# DATASET RECORDS start
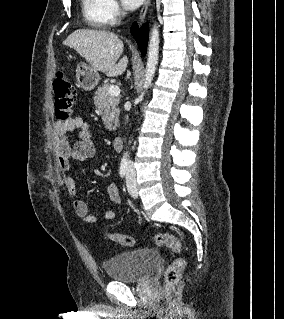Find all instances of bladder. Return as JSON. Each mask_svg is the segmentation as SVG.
<instances>
[{"mask_svg": "<svg viewBox=\"0 0 284 319\" xmlns=\"http://www.w3.org/2000/svg\"><path fill=\"white\" fill-rule=\"evenodd\" d=\"M161 262L159 252L141 248L119 253L104 261L107 276L118 282H138L149 276Z\"/></svg>", "mask_w": 284, "mask_h": 319, "instance_id": "1", "label": "bladder"}]
</instances>
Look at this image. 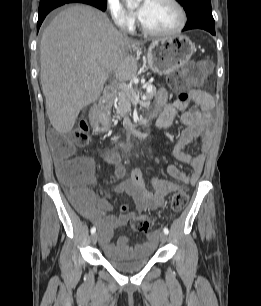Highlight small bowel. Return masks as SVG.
<instances>
[{"instance_id": "c3829d8e", "label": "small bowel", "mask_w": 261, "mask_h": 306, "mask_svg": "<svg viewBox=\"0 0 261 306\" xmlns=\"http://www.w3.org/2000/svg\"><path fill=\"white\" fill-rule=\"evenodd\" d=\"M167 100V90L160 89L156 98V106L158 109L157 128L159 130H164L176 119H179V121L184 125V130L177 144L171 149L170 153L176 160L190 164L192 174L190 176L186 175L175 165L168 166L167 172L178 182L194 185L203 171L206 155L210 150L212 138L215 132V122L211 115L213 101L209 95L200 90L194 91L191 98L187 101L177 99L172 103H168ZM191 103L200 106L201 111H184ZM195 140H200L201 153L192 157L185 151V148ZM84 159L89 167L88 181L92 183L95 181V163L93 159L89 157ZM105 160L112 168L114 175L118 179L123 178L125 170L120 163L119 152L116 149H111L105 154ZM67 164L68 162L66 161L58 160L56 162V168L59 171L60 168ZM150 184L154 188V192H151L147 188L142 172L139 169H134L131 172L129 179L124 180L115 186L113 192L129 193L135 201L136 209L138 211H144L162 208L166 196L172 194L180 187L179 183L167 181L157 176L151 177ZM80 209L82 213L97 226L100 233V242L105 251L114 252L115 246L124 245V241L113 245L111 240L114 231L117 228L126 225L134 216V213L121 215L110 214L112 205L109 200L102 198L96 201V196L91 190L86 191V196ZM147 238L148 242L145 246L152 247L158 240V234L150 233Z\"/></svg>"}]
</instances>
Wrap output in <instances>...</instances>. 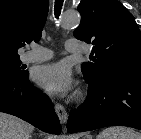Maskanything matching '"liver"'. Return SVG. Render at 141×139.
# DATASET RECORDS end
### WHAT TO DO
Recast the items starting at the beginning of the records and ending at the line containing "262L159 252L141 248L119" as a two-column CSV with the columns request and answer, one row per item, with each field quoted and line breaks replaced by spaces. Leave the pictures out.

### FINISHED TASK
request,answer
"Find all instances of bladder. Return as JSON. Each mask_svg is the segmentation as SVG.","<instances> [{""mask_svg"": ""<svg viewBox=\""0 0 284 319\"" xmlns=\""http://www.w3.org/2000/svg\""><path fill=\""white\"" fill-rule=\""evenodd\"" d=\""M161 262L159 252L141 248L119 253L104 261L107 276L118 282H138L149 276Z\""/></svg>"", ""mask_w"": 284, ""mask_h"": 319, ""instance_id"": ""1"", ""label"": ""bladder""}]"